Violations of the law that are considered “light” can result in fines up to 6,000 euros (7,434 USD), and those who commit the “most grave” category of violation can be fined up to 120,000 euros (148, 676 USD).

The bishops of Andalucia have issued a statement condemning the new law as a “threat to family life, education, and the medical profession. It is, therefore, a law that compromises freedom of thought, liberty of conscience, freedom of education and teaching, and religious liberty.”

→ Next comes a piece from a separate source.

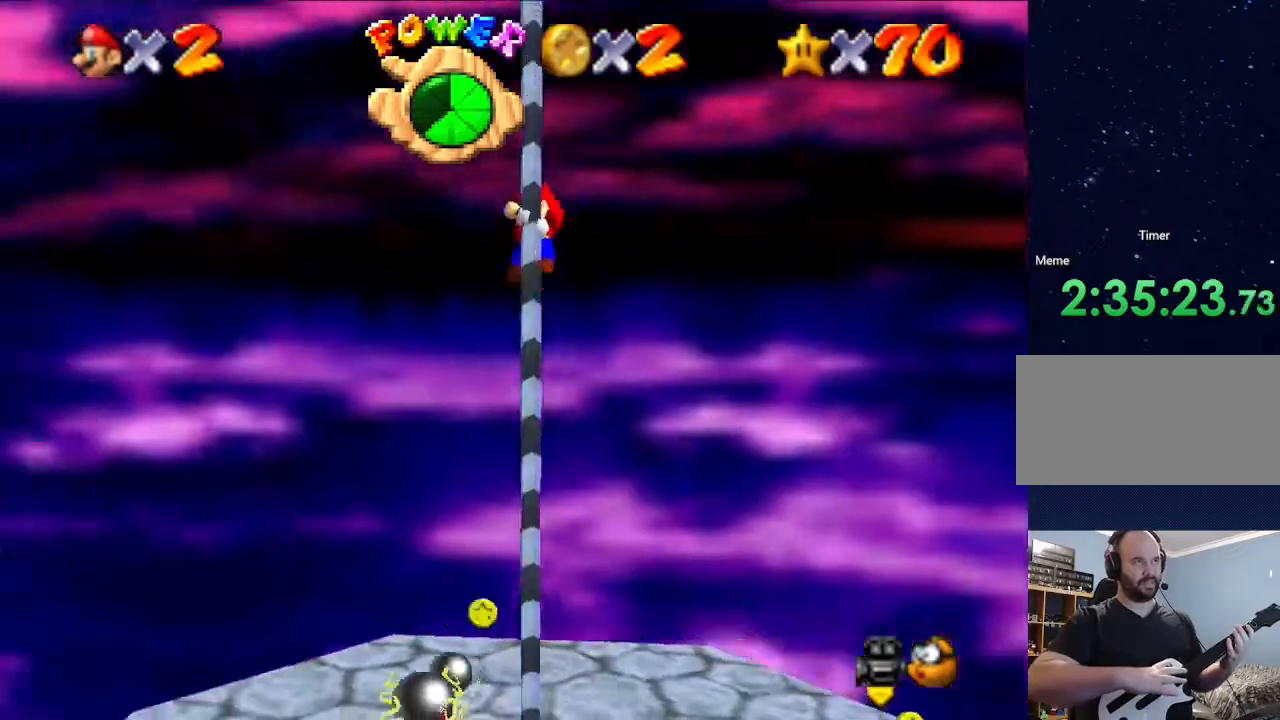
{"buttons": ["C_DOWN", "C_RIGHT"], "left_stick": "up", "events": [[67, "C_DOWN", "down"], [67, "C_RIGHT", "down"], [167, "C_DOWN", "up"], [200, "C_RIGHT", "up"], [267, "C_DOWN", "down"], [267, "C_RIGHT", "down"], [400, "C_DOWN", "up"], [400, "C_RIGHT", "up"], [467, "C_DOWN", "down"], [467, "C_RIGHT", "down"]]}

“The Church, insofar as it is part of civil society, has the responsibility of promoting life and family, and cannot be silent in the face of the possible violation of the conscience of citizens, and especially of Catholics,” the bishops wrote. “In first place, the conscience of the parents, those who have the primary responsibility for the education of their children, but also of many functionaries and of other people who dedicate themselves to health or education.”

They continued:

“The natural light of reason and of the history of religions that have inspired the great civilizations are a testimony, illuminated by the Christian faith, that show that the human person has been created by God as man and woman, acknowledging that this duality belongs to the very essence of human nature.

The sexually differentiated nature of the human person is part of his constitution and it is not possible to substitute what he biologically  and constitutionally is, in favor of what he freely decides to be, in favor of what is culturally and socially constructed. Neither the conscience, nor the will, individual or collective, create or determine what we are.”